Uma semana repleta de eventos decisivos para o mercado
A semana de 11 a 15 de maio se consolidou como o período mais crítico de 2026 para o Bitcoin e os ativos de risco. Durante esses cinco dias, uma sequência de eventos macroeconômicos e geopolíticos deve testar a resiliência do mercado, incluindo:
- Lançamento do CPI (Índice de Preços ao Consumidor) de abril;
- Divulgação do PPI (Índice de Preços ao Produtor);
- Dados de vendas no varejo;
- Anúncios sobre liquidez do Federal Reserve;
- Declarações de Jerome Powell;
- Cúpula entre Donald Trump e Xi Jinping.
Esses fatores, combinados, formam o teste mais abrangente do ano para o Bitcoin, que atua como um ativo sensível à liquidez institucional. A questão central é: a recuperação acima de US$ 80 mil tem sustentação macroeconômica ou depende apenas de posicionamentos especulativos?
Comparação com outros momentos-chave de 2026
Até então, dois episódios haviam se destacado como os mais impactantes do ano:
1. Choque geopolítico: conflito no Irã e Estreito de Ormuz
Em fevereiro e março, a tensão envolvendo o Irã e o bloqueio do Estreito de Ormuz provocou um choque nos mercados de energia, afetando diretamente a inflação. O Federal Reserve de St. Louis identificou três datas críticas — 28 de fevereiro, 1º de março e 13 de abril — como marcos de reprecificação geopolítica, volatilidade e choques nos preços do petróleo.
Esse episódio teve o maior impacto exógeno do ano, alterando a trajetória da inflação por meio do aumento nos preços de energia, ampliando o prêmio de risco no petróleo e forçando investidores a reavaliar a tolerância do Fed em cortar juros diante de um choque de oferta.
2. Reunião do FOMC em abril: divisão no Fed
Entre 28 e 29 de abril, o FOMC (Comitê Federal de Mercado Aberto) manteve as taxas entre 3,5% e 3,75%, mas o comunicado revelou uma divisão interna sem precedentes. Um governador votou por um corte de 25 pontos-base, enquanto três outros membros apoiaram a manutenção das taxas e se opuseram à linguagem que sinalizava flexibilização futura.
Essa divergência expôs a tensão entre cautela inflacionária e estímulo ao crescimento, marcando um momento de incerteza na política monetária.
Por que maio é mais crítico que os episódios anteriores?
A semana de 11 a 15 de maio combina os dois principais canais de transmissão de choques — o geopolítico e o de política monetária — e adiciona um novo elemento: a transição de liderança no Federal Reserve. Os mercados precisam precificar, simultaneamente:
- Persistência da inflação;
- Resiliência do consumo;
- Mecanismos de liquidez do Tesouro e reservas;
- Credibilidade do Fed;
- Risco geopolítico entre EUA e China.
Para o Bitcoin, esse cenário representa o teste macro mais amplo do ano até agora.
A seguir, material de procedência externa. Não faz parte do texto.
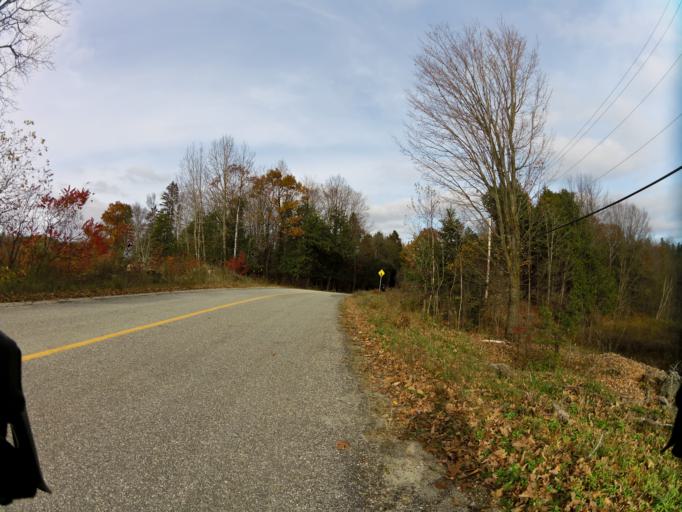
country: CA
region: Quebec
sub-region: Outaouais
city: Wakefield
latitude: 45.7380
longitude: -75.9738
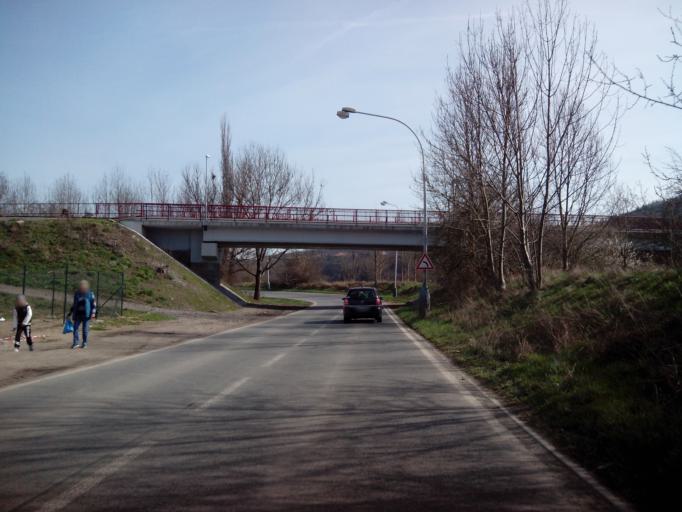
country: CZ
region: Central Bohemia
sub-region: Okres Beroun
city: Beroun
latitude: 49.9613
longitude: 14.0870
Cronograma dos eventos-chave
A sequência oficial de eventos começa com a inflação. O Bureau of Labor Statistics divulgará o CPI de abril na terça-feira, 12 de maio.
Nos dias seguintes, os investidores devem acompanhar:
- 13 de maio (quarta-feira): Lançamento do PPI;
- 14 de maio (quinta-feira): Dados de vendas no varejo;
- 15 de maio (sexta-feira): Cúpula Trump-Xi e possíveis declarações de Powell sobre política monetária.
Cada um desses eventos pode influenciar a trajetória do Bitcoin e dos mercados globais, dependendo das sinalizações sobre inflação, crescimento e estabilidade geopolítica.
O que está em jogo para o Bitcoin?
Como ativo sensível à liquidez, o Bitcoin será diretamente impactado por:
- Expectativas de inflação e decisões do Fed;
- Estabilidade do dólar;
- Risco de recessão ou crescimento econômico;
- Tensões geopolíticas entre EUA e China;
- Fluxos de capital institucional.
A semana definirá se o movimento acima de US$ 80 mil tem lastro em fundamentos ou se é apenas um reflexo de otimismo excessivo. Se os dados de inflação surpreenderem para cima e o Fed sinalizar cautela, o Bitcoin pode enfrentar pressão. Por outro lado, se a resiliência do consumo e a estabilidade geopolítica prevalecerem, a criptomoeda pode consolidar seu patamar atual.
"Esta semana é um teste definitivo para o Bitcoin como ativo macro. Não se trata apenas de preços, mas de liquidez, política monetária e geopolítica. O mercado precisará mostrar se está preparado para um cenário de alta volatilidade."